Désormais, c’est clair : il ne fera plus que de la fiction sous le couvert du reportage et empochera les dollars. On lui commande un article sur une course automobile dans le Nevada. Il revient avec Las Vegas Parano, récit halluciné et hilarant d’une virée en décapotable rouge en compagnie d’un ami avocat samoan.

Les coulisses et soubresauts de la politique américaine le captivent. Il couvre la campagne présidentielle de 1972. Nixon est sa bête noire. Qu’il ridiculise à loisir. Thompson s’entend mieux avec Carter.
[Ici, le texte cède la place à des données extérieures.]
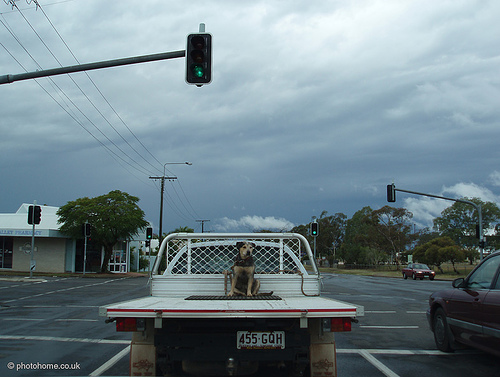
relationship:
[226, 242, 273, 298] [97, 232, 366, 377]
dog on truck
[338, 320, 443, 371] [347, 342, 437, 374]
stripes on road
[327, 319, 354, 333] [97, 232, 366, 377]
tail light on truck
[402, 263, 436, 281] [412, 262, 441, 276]
red car has headlights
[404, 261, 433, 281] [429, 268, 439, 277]
red car has headlight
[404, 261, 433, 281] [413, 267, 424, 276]
red car has headlight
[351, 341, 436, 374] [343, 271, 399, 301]
stripe on road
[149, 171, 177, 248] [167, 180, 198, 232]
telephone pole has wires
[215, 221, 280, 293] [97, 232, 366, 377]
dog on truck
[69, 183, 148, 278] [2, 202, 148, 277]
tree by building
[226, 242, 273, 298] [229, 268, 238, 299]
dog has leg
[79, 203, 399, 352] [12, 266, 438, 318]
truck in intersection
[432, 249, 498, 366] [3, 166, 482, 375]
vehicle going through intersection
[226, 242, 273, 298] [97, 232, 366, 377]
dog on back of truck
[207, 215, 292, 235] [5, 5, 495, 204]
cloud in sky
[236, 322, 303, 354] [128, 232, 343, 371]
license plate on back of truck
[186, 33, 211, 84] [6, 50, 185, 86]
traffic light on pole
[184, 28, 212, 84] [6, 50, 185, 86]
traffic light on pole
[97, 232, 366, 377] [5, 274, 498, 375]
truck on road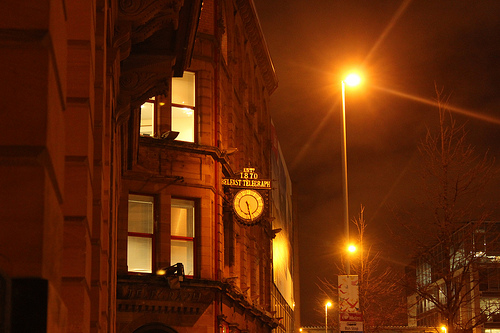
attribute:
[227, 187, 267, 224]
clock — white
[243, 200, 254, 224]
clock hands — black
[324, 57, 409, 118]
light — bright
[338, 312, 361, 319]
writing — large and white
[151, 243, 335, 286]
base light — gray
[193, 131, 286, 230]
clock face — large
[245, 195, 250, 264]
clock hands — large and metal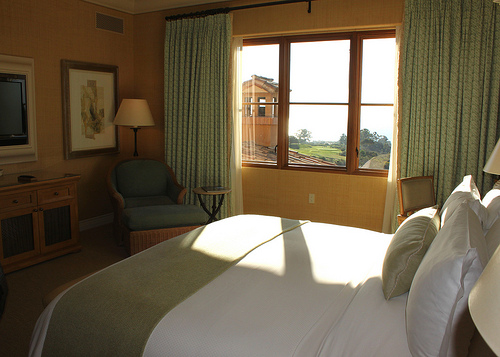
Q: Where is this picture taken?
A: In a bedroom.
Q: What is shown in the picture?
A: A bed.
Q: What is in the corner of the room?
A: A Chair.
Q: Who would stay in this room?
A: Travelers.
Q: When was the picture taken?
A: In the daytime.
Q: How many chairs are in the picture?
A: Two.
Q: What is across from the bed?
A: A TV.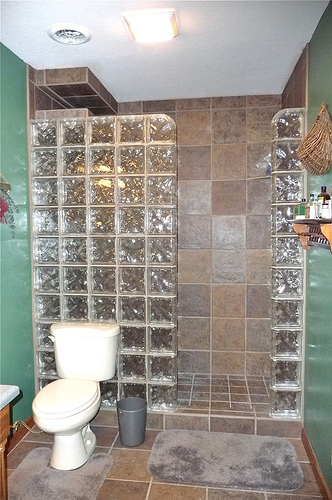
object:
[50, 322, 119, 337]
lid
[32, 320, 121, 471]
toilet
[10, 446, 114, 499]
rug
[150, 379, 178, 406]
tile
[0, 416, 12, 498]
cabinet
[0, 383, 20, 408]
counter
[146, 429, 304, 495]
rugs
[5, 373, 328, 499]
floor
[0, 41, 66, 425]
walls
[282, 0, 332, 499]
walls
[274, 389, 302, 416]
tile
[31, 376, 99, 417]
lid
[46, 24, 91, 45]
vent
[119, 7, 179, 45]
light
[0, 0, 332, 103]
ceiling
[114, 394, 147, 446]
trashcan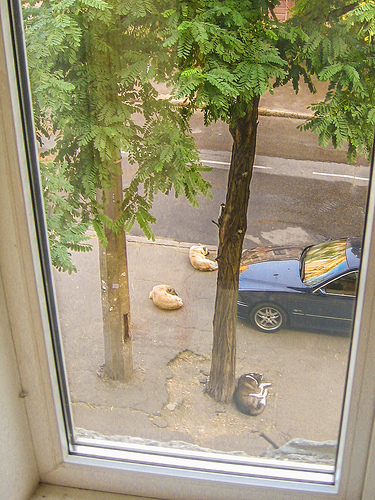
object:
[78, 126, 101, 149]
leaves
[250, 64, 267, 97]
leaves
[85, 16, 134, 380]
pole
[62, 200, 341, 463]
sidewalk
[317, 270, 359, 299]
window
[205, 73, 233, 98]
leaves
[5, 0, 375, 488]
window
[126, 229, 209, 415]
ground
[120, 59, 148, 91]
leaves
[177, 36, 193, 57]
leaves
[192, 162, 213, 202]
leaves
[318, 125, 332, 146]
leaves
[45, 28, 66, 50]
leaves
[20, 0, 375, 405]
tree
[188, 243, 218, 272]
dog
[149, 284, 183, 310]
dog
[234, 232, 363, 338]
car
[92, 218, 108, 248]
leaves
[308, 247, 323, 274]
reflection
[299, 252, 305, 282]
windshield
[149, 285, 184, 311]
lab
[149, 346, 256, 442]
crumbled surface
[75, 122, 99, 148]
leaves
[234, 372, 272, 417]
dog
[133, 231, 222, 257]
curb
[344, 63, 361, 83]
leaves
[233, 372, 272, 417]
sleeping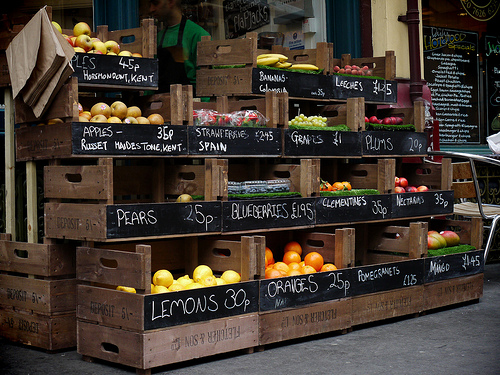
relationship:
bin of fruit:
[76, 236, 258, 370] [265, 241, 338, 279]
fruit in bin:
[265, 241, 338, 279] [246, 222, 362, 338]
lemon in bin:
[152, 267, 174, 288] [72, 236, 259, 373]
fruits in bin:
[117, 264, 242, 294] [72, 236, 259, 373]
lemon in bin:
[220, 267, 242, 287] [72, 236, 259, 373]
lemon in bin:
[114, 281, 136, 297] [72, 236, 259, 373]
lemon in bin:
[150, 283, 170, 295] [72, 236, 259, 373]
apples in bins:
[57, 19, 167, 129] [41, 1, 198, 131]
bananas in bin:
[251, 46, 319, 74] [194, 36, 328, 96]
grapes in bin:
[290, 110, 325, 125] [275, 121, 365, 159]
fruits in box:
[337, 240, 419, 312] [325, 217, 432, 329]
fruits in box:
[37, 14, 473, 315] [69, 235, 258, 370]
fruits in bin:
[37, 14, 473, 315] [206, 222, 352, 315]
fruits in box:
[37, 14, 473, 315] [328, 219, 427, 331]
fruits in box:
[37, 14, 473, 315] [402, 216, 485, 315]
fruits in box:
[37, 14, 473, 315] [366, 152, 456, 220]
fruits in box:
[37, 14, 473, 315] [282, 157, 392, 226]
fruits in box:
[37, 14, 473, 315] [216, 156, 316, 235]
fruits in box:
[37, 14, 473, 315] [45, 152, 220, 243]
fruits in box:
[37, 14, 473, 315] [7, 75, 184, 163]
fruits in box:
[37, 14, 473, 315] [162, 87, 280, 162]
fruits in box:
[37, 14, 473, 315] [248, 93, 362, 157]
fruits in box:
[37, 14, 473, 315] [343, 96, 430, 153]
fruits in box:
[37, 14, 473, 315] [304, 42, 399, 100]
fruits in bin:
[37, 14, 473, 315] [195, 32, 329, 102]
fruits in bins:
[37, 14, 473, 315] [8, 6, 159, 93]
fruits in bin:
[117, 264, 242, 294] [76, 236, 258, 370]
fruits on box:
[228, 164, 286, 185] [217, 156, 316, 214]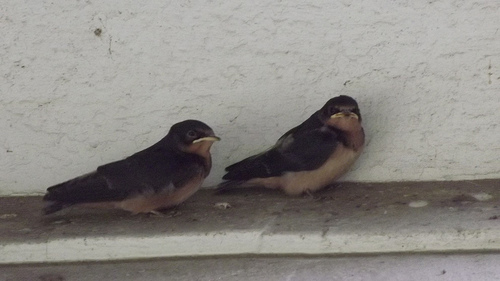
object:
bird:
[213, 94, 366, 197]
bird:
[40, 119, 221, 218]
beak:
[185, 127, 222, 145]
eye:
[187, 129, 197, 139]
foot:
[147, 205, 173, 219]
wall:
[410, 24, 495, 153]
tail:
[42, 164, 107, 216]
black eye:
[332, 105, 340, 112]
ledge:
[1, 167, 494, 279]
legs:
[148, 206, 168, 222]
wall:
[48, 9, 160, 131]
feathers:
[280, 132, 296, 150]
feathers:
[227, 168, 245, 193]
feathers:
[338, 95, 357, 104]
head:
[321, 95, 362, 133]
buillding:
[0, 0, 500, 281]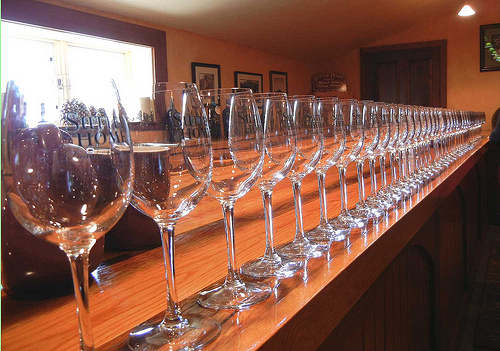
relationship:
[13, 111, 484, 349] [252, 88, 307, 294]
counter topped with glass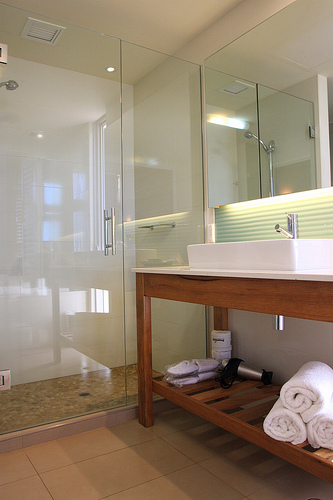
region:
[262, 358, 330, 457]
Three fluffy white bath towels rolled and stacked on bottom shelf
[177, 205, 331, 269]
modern style bathroom sink and faucet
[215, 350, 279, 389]
hair blow dryers on bottom shelf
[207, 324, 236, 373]
two rolls of individually wrapped toilet paper stacked on bottom shelf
En 1976, une rumeur court sur la candidature de l’écrivain à la présidentielle. Carter lui écrit : « Quand j’ai entendu dire que vous entriez dans la course, j’ai envisagé de me retirer. » Thompson s’amuse. Se moque royalement du monde. Un an plus tôt, envoyé à Kinshasa par Sport Illustrated pour couvrir le combat mythique entre Mohammed Ali et Foreman, il passe son temps dans la piscine de son palace et vide la cave de Mobutu. Norman Mailer, qui sait ce qu’est la folie pour avoir poignardé une de ses épouses, n’en revient pas. Ces deux-là ne s’adorent pas. Ils ne boxent pas dans la même catégorie. L’auteur des Nus et des morts préférait se mesurer au Truman Capote de De sang-froid. Thompson est un électron libre, le père du journalisme « Gonzo ». Un mot qui veut tout et rien dire. Un truc bizarre qu’on retient sans peine. Plus original que « dingo » ou « barjot ». Un style à lui tout seul, inimitable.

La suite de l’histoire est moins drôle. Le 11 septembre le renvoie au choc de l’assassinat de Kennedy. Mais, cette fois, Thompson n’a plus vraiment la force d’appeler à la résistance. Il a touché de copieux à-valoir pour Rhum Express, roman portoricain commencé en 1959 et resté inédit, et pour sa correspondance, un monument de 20 000 lettres. Les problèmes de santé, les ennuis avec la justice, la machine à écrire grippée précipitent la fin. Arme à la main, Thompson va se mesurer, une dernière fois, à Hemingway, héros de sa jeunesse. A cette époque, il pensait mourir jeune et avait imaginé son épitaphe : « Ce n’était pas un mauvais bougre, juste un poil excentrique. »...

Par Bruno Corty, lefigaro.fr

(*) Hell’s Angels paru en 1979 aux Humanoïdes Associés puis en 2000 chez Laffont, éditeur des autres livres traduits de Thompson.

Gonzo Highway, de Hunter S. Thompson, traduit de l’anglais par Nicolas Richard, Robert Laffont, 464 p., 22 €.